The US Olympic Museum, near downtown Colorado Springs, just opened last year. It wasn’t on my radar, but my boss chose it as a destination for a department outing. The building it’s in is rather ugly, in my opinion, like someone turned a tissue box upside-down.
We were there on a Friday and had the place pretty much to ourselves. I can only remember seeing 5 or 6 other visitors. They asked a lot of personal information that was connected to a card we wore around our necks. I made up a name and an email address. We were supposed to pick two sports that would be featured on a customized tour. I chose ping-pong and curling and never saw a display about either one of them, so that was fun.
There were some general exhibits of torches, medals, and posters.
But the vast majority of exhibits were either pieces of equipment used by various athletes or reproductions of items connected to Olympic history. For example, here’s Peggy Fleming’s dress which her mother made to match the color of the liqueur made by monks near the ice-skating venue in hopes of influencing the voting. Really, that’s what the sign said.
Here’s the 1980 “Miracle on Ice” hockey scoreboard, frozen at the moment when the broadcaster said, “Do you believe in miracles?” A lot of the exhibits demonstrated this air of overblown historic significance.
I watched the Olympics in the late 1970s and early 1980s, when the athletes were still amateurs and the Olympics weren’t just a showcase for wokeness. I’ve paid almost no attention since then, so the vast majority of the exhibits were about people and competitions I know nothing about and am not interested in learning.
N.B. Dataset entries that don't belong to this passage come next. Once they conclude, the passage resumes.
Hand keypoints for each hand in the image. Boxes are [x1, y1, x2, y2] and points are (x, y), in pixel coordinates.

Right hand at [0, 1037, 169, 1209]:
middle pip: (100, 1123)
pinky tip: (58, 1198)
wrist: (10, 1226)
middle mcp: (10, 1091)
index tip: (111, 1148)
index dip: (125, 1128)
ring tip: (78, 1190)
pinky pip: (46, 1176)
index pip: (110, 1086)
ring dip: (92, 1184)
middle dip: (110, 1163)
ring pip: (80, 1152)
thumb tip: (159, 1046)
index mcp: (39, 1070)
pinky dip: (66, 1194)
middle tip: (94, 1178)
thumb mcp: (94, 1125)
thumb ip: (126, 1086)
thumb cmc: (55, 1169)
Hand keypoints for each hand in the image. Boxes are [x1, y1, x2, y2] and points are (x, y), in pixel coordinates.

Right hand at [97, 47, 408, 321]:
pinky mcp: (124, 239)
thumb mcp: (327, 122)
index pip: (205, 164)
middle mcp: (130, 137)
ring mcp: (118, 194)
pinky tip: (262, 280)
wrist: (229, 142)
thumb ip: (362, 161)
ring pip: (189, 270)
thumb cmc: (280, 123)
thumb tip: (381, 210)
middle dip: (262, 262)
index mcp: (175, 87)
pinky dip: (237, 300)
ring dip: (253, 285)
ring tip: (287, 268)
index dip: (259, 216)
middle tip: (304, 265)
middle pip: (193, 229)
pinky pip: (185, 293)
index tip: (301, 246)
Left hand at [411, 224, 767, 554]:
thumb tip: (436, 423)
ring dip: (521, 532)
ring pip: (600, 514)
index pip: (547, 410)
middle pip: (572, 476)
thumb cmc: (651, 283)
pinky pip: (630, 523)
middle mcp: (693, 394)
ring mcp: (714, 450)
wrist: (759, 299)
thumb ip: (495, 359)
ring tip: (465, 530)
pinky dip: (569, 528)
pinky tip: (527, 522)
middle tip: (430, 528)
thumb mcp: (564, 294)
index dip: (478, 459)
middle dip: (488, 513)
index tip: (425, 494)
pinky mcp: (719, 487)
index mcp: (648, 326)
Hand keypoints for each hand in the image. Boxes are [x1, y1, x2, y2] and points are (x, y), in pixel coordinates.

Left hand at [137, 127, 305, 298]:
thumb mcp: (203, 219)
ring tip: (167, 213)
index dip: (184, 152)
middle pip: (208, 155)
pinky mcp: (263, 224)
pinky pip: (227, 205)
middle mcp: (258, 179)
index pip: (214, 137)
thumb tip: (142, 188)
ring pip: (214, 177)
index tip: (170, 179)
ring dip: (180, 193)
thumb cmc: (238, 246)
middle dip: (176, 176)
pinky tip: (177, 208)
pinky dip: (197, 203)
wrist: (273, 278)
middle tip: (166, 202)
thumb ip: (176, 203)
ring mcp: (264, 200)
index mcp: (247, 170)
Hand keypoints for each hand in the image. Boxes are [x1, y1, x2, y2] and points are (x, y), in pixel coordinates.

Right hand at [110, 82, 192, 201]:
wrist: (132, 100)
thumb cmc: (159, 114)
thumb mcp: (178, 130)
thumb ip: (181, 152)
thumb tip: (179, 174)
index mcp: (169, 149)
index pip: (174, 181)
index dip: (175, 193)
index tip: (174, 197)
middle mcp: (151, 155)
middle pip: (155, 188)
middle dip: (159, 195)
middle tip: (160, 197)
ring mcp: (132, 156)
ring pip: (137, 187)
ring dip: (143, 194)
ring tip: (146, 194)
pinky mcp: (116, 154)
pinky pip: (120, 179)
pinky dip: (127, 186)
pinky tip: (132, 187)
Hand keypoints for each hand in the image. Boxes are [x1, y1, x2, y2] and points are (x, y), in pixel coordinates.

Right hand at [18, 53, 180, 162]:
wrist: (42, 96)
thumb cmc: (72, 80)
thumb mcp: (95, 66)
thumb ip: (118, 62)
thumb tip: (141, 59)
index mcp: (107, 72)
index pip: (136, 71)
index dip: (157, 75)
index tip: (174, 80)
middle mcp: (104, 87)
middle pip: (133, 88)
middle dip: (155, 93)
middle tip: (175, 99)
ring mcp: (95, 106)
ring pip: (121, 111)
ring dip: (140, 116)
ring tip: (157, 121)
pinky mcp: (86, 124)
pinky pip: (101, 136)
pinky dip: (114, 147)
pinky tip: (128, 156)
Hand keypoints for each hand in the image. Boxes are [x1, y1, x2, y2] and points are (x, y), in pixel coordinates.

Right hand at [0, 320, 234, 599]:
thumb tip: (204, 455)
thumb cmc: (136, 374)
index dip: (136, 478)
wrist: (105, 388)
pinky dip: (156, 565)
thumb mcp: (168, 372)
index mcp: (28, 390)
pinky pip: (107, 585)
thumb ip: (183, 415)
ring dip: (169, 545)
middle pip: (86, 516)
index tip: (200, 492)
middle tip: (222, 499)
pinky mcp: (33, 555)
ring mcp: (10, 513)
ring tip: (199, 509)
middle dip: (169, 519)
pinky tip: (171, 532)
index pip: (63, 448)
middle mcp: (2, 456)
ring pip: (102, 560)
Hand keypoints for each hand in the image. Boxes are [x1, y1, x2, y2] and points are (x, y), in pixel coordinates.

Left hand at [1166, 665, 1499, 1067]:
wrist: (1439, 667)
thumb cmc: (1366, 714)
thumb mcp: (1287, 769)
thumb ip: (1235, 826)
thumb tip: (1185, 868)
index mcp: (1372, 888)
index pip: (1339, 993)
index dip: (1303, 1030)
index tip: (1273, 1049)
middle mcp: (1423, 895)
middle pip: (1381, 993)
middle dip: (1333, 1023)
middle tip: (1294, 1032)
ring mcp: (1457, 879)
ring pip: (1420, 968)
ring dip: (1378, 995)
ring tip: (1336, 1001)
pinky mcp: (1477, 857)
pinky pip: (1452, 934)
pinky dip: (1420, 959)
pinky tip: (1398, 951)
In one room, there were several interactive opportunities to compete, but they weren’t terribly fun or impressive. Here I am with a coworker racing against a wheelchair sprinter. I came in second.
Another display allowed us to make a “painting” of ourselves in the style of the famous Olympic paintings.
We had four hours to see everything, and I was done in an hour and a half. I walked across the new footbridge to America the Beautiful Park and wandered around. I’ve not gone there before because it’s known as a hangout for the homeless and a good place to get accosted, but it was mostly families and joggers this day.
Water drips down from the top of the ring and the basin becomes a splash pool, but the “fountain” is hard to see even when I was there in person.
The park is named for the song, which Katherine Bates supposedly wrote while standing somewhere near here and looking up at Pikes Peak.